I did debate how to word that mixing of Greek and Roman things in the same sentence. I had emotional context I wanted to convey and considered a word like Decathlon there as more technically correct, but then fought the modern context that of the people that even know what the Decathlon is they know it in the context of it being a smaller event in the modern Olympics, from which perspective Olympics remains more technically correct as the modern English word for both.
As to the text you are quoting, I think it as much supports my claims as you think it doesn't. Ignoring the subject change from "weightlifting" (and sports more generally) to farming and soldiering, it mostly describes the general state of armies and feudalism in general through much of time: you have the rank and file from blue collar classes, and you have the officer corps from white collar classes. The wealthier class is fewer, but given more charge and importance. The lower class does more of the grunt work. The Romans had rich Officers and blue collar "enlisted".
The myth that I was referring to was that weightlifting is somehow a new invention because no one labors physically anymore. There have always been leisure classes that needed to lift weights as a hobby to get good at sports (and that class was also more often awarded medals in sports or important commands in armies, if we want to also connect to the blog post you quoted). As far as I'm aware there was never a period in recorded history where "everyone" was equally fit from physical labor and there was no such thing as training and gyms and needing leisure time to do that.
[Further tangent: Even "pre-history" and the modern (mis)conception of the "paleo ideal" idea of tribes of equally buff hunter-gatherers starts to fall apart when you ask questions about family units or what they think the "gatherer" side of the equation meant (and manage to divorce it from modern ideas of agriculture being highly intense labor) or what those societies would look like if more people lived to old age or how those societies survived things like the Ice Age (fattier and more hibernatory, because we are a mammalian species, we cannot escape that).]

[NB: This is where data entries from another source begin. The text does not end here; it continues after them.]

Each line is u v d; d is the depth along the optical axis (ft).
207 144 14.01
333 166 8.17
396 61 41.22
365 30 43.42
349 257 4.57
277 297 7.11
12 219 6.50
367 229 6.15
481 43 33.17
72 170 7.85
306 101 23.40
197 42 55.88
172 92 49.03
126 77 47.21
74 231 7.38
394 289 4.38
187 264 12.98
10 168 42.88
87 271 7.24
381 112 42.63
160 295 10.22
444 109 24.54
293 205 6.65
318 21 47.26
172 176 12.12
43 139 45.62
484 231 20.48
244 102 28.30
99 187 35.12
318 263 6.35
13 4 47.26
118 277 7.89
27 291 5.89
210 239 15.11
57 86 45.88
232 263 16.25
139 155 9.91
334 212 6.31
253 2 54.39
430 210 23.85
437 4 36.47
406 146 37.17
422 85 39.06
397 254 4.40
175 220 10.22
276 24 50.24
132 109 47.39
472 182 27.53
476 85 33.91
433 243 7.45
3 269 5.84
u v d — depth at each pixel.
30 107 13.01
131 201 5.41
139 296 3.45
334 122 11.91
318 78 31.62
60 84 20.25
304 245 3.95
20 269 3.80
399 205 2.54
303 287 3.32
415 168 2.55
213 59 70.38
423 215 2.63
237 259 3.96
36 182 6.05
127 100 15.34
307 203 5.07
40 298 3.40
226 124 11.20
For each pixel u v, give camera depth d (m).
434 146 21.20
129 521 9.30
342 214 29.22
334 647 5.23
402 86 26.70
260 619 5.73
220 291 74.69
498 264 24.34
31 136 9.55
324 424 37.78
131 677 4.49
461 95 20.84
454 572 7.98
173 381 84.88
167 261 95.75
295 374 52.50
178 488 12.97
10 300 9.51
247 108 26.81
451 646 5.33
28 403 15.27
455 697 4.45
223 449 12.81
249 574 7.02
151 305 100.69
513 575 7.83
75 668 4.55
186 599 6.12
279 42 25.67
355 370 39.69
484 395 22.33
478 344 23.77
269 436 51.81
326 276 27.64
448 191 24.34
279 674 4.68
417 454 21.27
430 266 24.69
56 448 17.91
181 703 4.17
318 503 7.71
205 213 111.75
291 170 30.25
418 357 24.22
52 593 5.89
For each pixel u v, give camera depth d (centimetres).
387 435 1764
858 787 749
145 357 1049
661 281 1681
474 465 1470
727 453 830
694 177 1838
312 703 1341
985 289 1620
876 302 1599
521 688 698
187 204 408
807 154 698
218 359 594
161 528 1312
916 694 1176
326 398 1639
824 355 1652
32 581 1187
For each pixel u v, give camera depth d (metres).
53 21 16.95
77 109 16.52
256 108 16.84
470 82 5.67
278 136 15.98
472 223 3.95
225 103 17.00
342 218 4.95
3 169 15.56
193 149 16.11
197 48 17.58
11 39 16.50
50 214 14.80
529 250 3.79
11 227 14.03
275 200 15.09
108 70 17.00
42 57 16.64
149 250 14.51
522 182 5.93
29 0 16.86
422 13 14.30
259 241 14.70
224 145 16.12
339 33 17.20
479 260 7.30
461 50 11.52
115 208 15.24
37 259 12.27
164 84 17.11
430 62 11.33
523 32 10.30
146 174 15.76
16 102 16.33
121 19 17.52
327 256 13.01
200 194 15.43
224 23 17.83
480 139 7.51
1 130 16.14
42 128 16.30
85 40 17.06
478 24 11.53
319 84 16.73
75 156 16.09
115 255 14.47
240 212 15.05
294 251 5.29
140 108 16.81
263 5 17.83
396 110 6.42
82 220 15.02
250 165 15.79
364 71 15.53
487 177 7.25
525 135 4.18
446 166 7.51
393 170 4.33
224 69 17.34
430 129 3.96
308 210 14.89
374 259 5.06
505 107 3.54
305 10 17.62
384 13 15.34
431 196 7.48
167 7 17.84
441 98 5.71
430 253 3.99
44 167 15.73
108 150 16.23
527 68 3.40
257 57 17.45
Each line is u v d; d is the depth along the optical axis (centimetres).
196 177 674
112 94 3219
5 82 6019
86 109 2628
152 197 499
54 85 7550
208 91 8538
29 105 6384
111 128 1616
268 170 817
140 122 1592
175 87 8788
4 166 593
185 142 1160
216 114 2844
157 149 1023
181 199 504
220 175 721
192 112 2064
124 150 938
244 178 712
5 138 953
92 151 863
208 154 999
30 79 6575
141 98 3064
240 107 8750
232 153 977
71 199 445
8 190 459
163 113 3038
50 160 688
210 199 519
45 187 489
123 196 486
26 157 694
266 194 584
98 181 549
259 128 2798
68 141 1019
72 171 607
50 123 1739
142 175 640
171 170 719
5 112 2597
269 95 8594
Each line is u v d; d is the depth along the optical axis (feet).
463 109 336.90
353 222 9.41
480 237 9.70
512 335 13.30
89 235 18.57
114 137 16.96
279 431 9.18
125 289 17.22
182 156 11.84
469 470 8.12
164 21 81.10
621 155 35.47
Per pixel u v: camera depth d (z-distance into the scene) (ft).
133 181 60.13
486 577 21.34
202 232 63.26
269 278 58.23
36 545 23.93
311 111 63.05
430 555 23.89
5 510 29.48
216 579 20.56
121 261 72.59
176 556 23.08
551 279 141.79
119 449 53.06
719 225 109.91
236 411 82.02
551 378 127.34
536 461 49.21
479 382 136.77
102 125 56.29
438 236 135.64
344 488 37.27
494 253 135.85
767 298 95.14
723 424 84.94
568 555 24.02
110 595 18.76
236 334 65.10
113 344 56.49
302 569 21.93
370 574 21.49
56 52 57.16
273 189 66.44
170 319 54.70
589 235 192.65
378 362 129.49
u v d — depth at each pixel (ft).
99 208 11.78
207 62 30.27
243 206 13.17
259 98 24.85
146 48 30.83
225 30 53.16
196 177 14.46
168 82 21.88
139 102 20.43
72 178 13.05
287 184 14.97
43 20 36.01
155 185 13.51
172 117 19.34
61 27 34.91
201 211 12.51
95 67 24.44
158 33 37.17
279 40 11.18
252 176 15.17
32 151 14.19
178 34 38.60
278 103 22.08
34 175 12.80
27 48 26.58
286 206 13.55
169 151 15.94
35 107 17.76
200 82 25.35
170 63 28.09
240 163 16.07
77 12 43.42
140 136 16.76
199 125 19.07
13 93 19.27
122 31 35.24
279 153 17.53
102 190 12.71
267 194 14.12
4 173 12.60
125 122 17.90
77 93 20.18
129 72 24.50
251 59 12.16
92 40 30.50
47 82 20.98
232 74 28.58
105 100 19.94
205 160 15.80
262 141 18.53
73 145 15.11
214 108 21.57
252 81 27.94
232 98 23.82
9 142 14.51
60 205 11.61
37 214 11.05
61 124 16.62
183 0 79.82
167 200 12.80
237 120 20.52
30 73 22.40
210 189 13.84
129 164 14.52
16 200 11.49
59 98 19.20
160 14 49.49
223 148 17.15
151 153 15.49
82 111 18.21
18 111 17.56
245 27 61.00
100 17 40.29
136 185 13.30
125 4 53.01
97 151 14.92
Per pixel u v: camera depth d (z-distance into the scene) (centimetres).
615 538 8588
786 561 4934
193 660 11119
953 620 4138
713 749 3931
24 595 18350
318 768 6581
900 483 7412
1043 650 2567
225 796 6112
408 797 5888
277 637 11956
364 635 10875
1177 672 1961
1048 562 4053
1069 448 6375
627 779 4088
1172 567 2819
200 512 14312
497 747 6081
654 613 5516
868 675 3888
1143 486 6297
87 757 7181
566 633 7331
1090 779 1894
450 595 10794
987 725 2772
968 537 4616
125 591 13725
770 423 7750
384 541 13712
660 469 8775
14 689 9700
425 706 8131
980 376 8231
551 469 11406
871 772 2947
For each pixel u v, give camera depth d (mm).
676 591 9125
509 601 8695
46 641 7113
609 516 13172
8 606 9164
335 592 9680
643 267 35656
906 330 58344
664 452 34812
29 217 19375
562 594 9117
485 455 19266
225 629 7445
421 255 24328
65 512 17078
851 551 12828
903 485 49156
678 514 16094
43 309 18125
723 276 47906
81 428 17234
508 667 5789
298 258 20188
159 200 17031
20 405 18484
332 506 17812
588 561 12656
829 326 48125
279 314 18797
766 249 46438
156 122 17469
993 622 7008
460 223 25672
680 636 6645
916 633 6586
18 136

> The ability of skinny old ladies to carry huge loads is phenomenal. Studies have shown that an ant can carry one hundred times its own weight, but there is no known limit to the lifting power of the average tiny eighty-year-old Spanish peasant grandmother.
My favorite historic example of typical modern hypertrophy-specific training is the training of Milo of Croton [1]. By legend, his father gifted him with the calf and asked daily "what is your calf, how does it do? bring it here to look at him" which Milo did. As calf's weight grew, so did Milo's strength.
This is application of external resistance (calf) and progressive overload (growing calf) principles at work.
[1] https://en.wikipedia.org/wiki/Milo_of_Croton
Milo lived before Archimedes.
Alexander Zass (Iron Samson) also trained each day: https://en.wikipedia.org/wiki/Alexander_Zass
"He was taken as a prisoner of war four times, but managed to escape each time. As a prisoner, he pushed and pulled his cell bars as part of strength training, which was cited as an example of the effectiveness of isometrics. At least one of his escapes involved him 'breaking chains and bending bars'."
Rest days are overrated. ;)
... it's a calf, dad, just like yesterday
People used to get strong because they had to survive. They stopped needing strength to survive, so it became optional.
So what does this mean about intelligence? Do we no longer need it to survive so it's optional? Yes/No informs on how much young and developing minds should be exposed to AI.
Like many educational tests the outcome is not the point - doing the work to get there is. If you're asked to code fizz buzz it's not because the teacher needs you to solve fizz buzz for them, it's because you will learn things while you make it. Ai, copying stack overflow, using someone's code from last year, it all solves the problem while missing the purpose of the exercise. You're not learning - and presumably that is your goal.